Repubblica, il Comitato di Redazione si dissocia dall’articolo di Alain Elkann
«Sul treno per Foggia con giovani “lanzichenecchi”». Questo il titolo scelto da Repubblica per pubblicare un racconto a firma di Alain Elkann di un suo viaggio in treno tra Roma e Foggia, il quale lo sorprende anche per la tratta: “Non sapevo che per andare da Roma a Foggia si dovesse passare da Caserta e poi da Benevento. Pensavo di avere sbagliato treno, ma invece è così”.
Il racconto si concentra soprattutto sul giovane che entra e si siede al suo fianco, in prima classe: “Un ragazzo che avrà avuto 16 o 17 anni.

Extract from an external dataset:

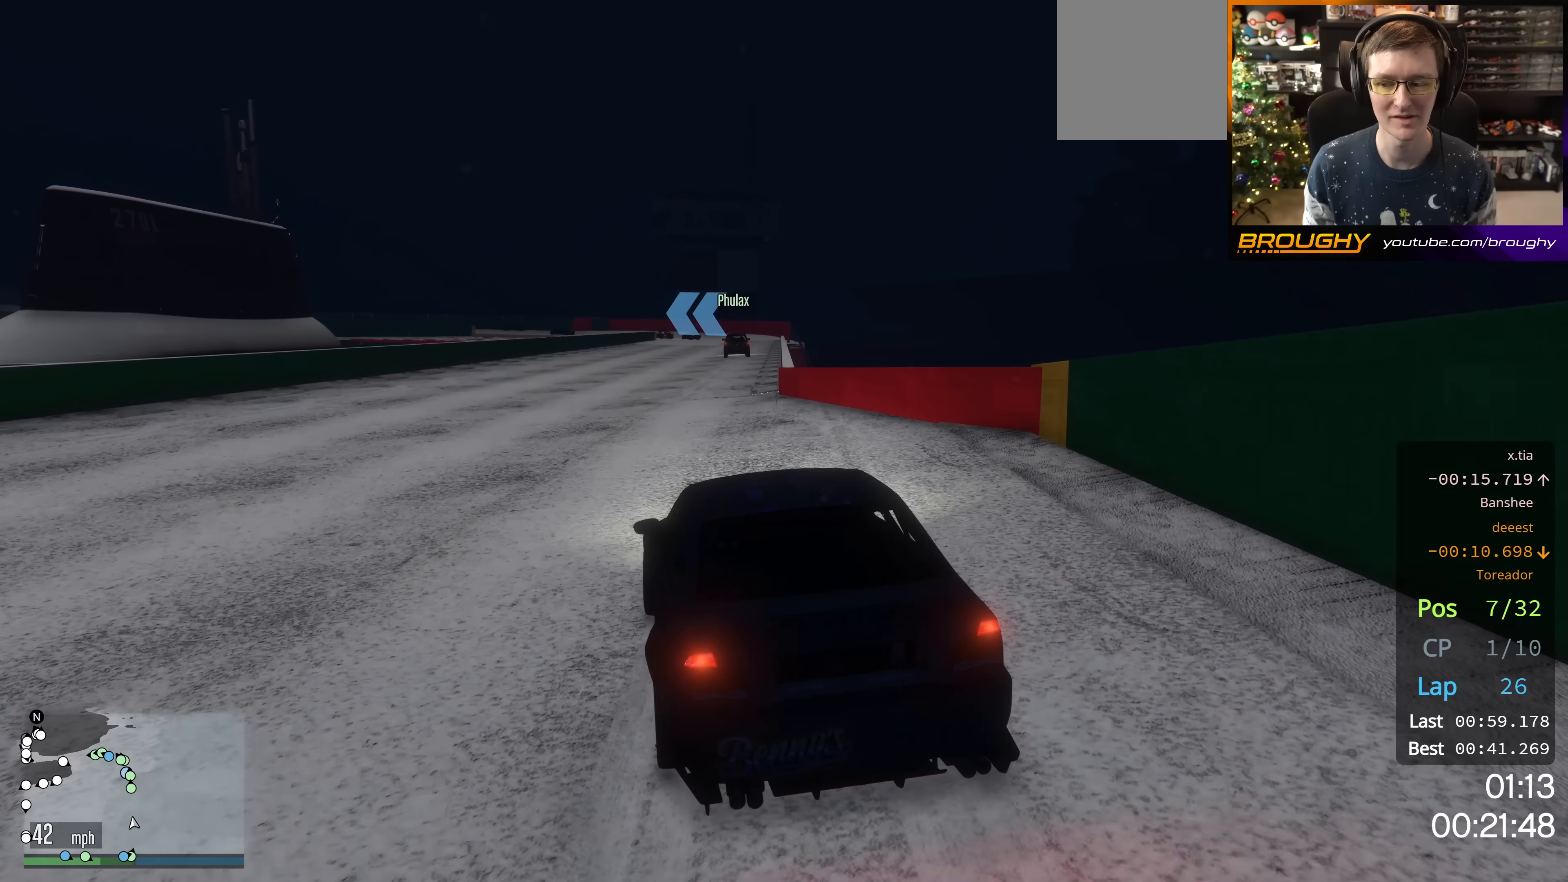
{"buttons": ["R2"], "left_stick": "right", "right_stick": "center", "events": [[467, "left_stick", "right"]]}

T-shirt bianca con una scritta colorata, pantaloncini corti neri, scarpe da ginnastica di marca Nike, capelli biondi tagliati corti, uno zainetto verde. E l’I-Phone con cuffia per ascoltare musica”. Poi entrano altri giovani: “Avevano tutti o le braccia o le gambe e il collo con tatuaggi piuttosto grandi. Nessuno portava l’orologio”.
Alain Elkann rimarca la differenza con se stesso: “Io indossavo, malgrado il caldo, un vestito molto stazzonato di lino blu e una camicia leggera. Avevo una cartella di cuoio marrone dalla quale ho estratto i giornali: il Financial Times del weekend, New York Times e Robinson, il supplemento culturale di Repubblica. Stavo anche finendo di leggere il secondo volume della Recherche du temps perdu di Proust e in particolare il capitolo ‘Sodoma e Gomorra’. Ho estratto anche un quaderno su cui scrivo il diario con la mia penna stilografica”.
Il racconto poi prosegue riportando lo stupore e il “fastidio” nell’ascoltare le conversazioni dei giovani sulla via del mare per trovare delle ragazze. Un racconto che ha suscitato diverse reazioni tra l’indignato e l’ironico sui social e sulla rete. Ma anche nella redazione di Repubblica lo scritto avrebbe provocato qualche smottamento. Anche perché Alain Elkann è padre di John, editore di Repubblica.
La pubblicazione dell’articolo ha suscitato anche la reazione del comitato di redazione di Repubblica, che si è pubblicatamento dissociato con questa mail: «Care colleghe e cari colleghi, questa mattina la redazione ha letto con grande perplessità un racconto pubblicato sulle pagine della Cultura del nostro giornale, a firma del padre dell’editore. Considerata la missione storica che si è data Repubblica sin dal primo editoriale di Eugenio Scalfari, missione confermata anche ultimamente nel nuovo piano editoriale dove si parla di un giornale “identitario” vicino ai diritti dei più deboli, e forti anche delle reazioni raccolte e ricevute dalle colleghe e dai colleghi, ci dissociamo dai contenuti classisti contenuti nello scritto. Per i quali peraltro – si legge in conclusione – siamo oggetto di una valanga di commenti critici sui social che dequalificano il lavoro di tutte e tutti noi, imperniato su passione, impegno e uno sforzo di umiltà».
Punge oggi il Giornale: “Al di là del fatto che il secondo volume, non “capitolo”, della Recherche è All’ombra delle fanciulle in fiore e non Sodoma e Gomorra, che è il quarto, ci chiediamo come possano poi infastidirsi gli intellettuali di sinistra se, da destra, li chiamano «radical chic». Che è come se un giornalista del Giornale scrivesse: «Io leggevo i Protocolli dei Savi di Sion nell’edizione del ’37 con prefazione di Julius Evola mentre di fronte a me strani esemplari di razza non caucasica erano incuriositi dal tatuaggio inneggiante il numero 88 che sbucava dal colletto dellamia uniforme da Obersturmbannführer delle Ss…» e poi la destra reagisse stizzita se Paolo Berizzi su Repubblica la accusasse di nostalgie di regime”.